==== Data for analysis

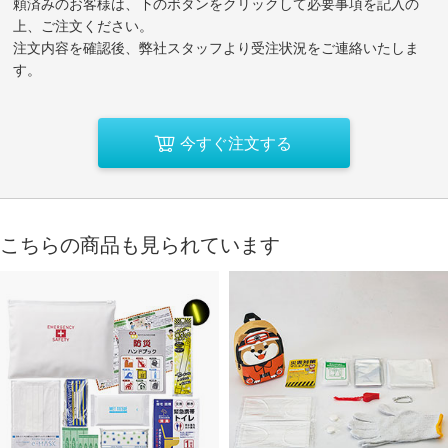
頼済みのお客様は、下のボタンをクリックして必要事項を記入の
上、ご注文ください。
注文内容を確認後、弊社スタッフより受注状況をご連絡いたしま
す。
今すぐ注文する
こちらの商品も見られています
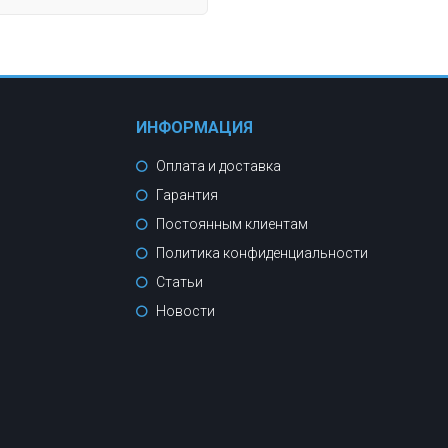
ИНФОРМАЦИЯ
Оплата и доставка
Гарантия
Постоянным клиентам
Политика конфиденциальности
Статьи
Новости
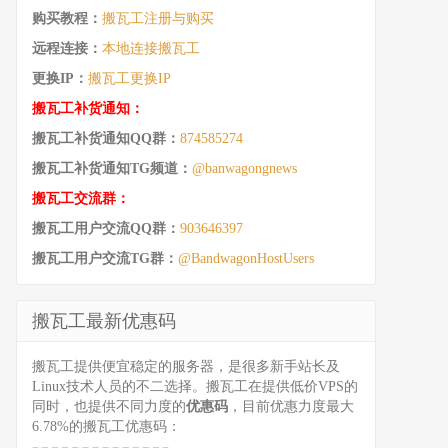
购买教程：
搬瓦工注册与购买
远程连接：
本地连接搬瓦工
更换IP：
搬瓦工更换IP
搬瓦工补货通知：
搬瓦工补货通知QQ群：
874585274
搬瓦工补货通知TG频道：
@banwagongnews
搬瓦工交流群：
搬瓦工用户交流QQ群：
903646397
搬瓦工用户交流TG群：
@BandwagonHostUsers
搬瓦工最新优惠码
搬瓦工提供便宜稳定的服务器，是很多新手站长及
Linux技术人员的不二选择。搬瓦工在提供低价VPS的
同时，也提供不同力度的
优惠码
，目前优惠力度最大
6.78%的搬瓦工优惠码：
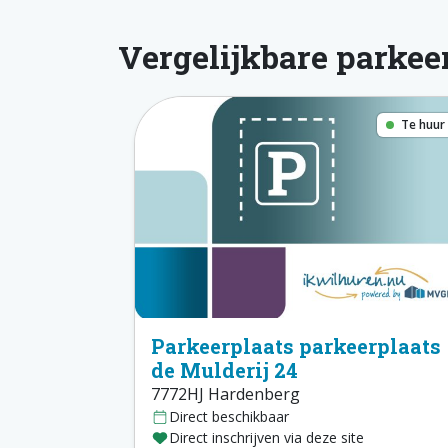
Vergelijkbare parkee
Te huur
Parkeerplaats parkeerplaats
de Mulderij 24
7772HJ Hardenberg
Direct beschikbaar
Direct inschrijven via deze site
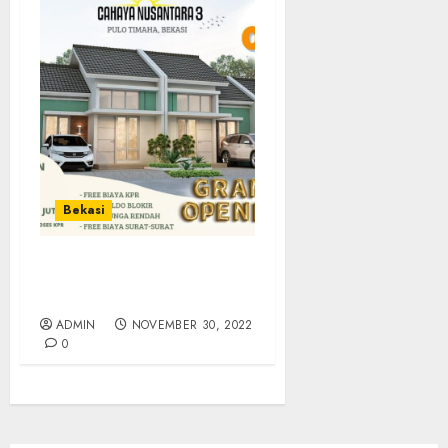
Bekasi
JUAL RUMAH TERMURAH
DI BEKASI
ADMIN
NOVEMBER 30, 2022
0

========

Can you transcribe, word for word, everything from the line containing "Vergelijkbare parkee" down to the end of the records? Leave the pictures out of your answer.

◆ Your response:
Vergelijkbare parkee
Te huur
Parkeerplaats parkeerplaats
de Mulderij 24
7772HJ Hardenberg
Direct beschikbaar
Direct inschrijven via deze site
Bekasi
JUAL RUMAH TERMURAH
DI BEKASI
ADMIN
NOVEMBER 30, 2022
0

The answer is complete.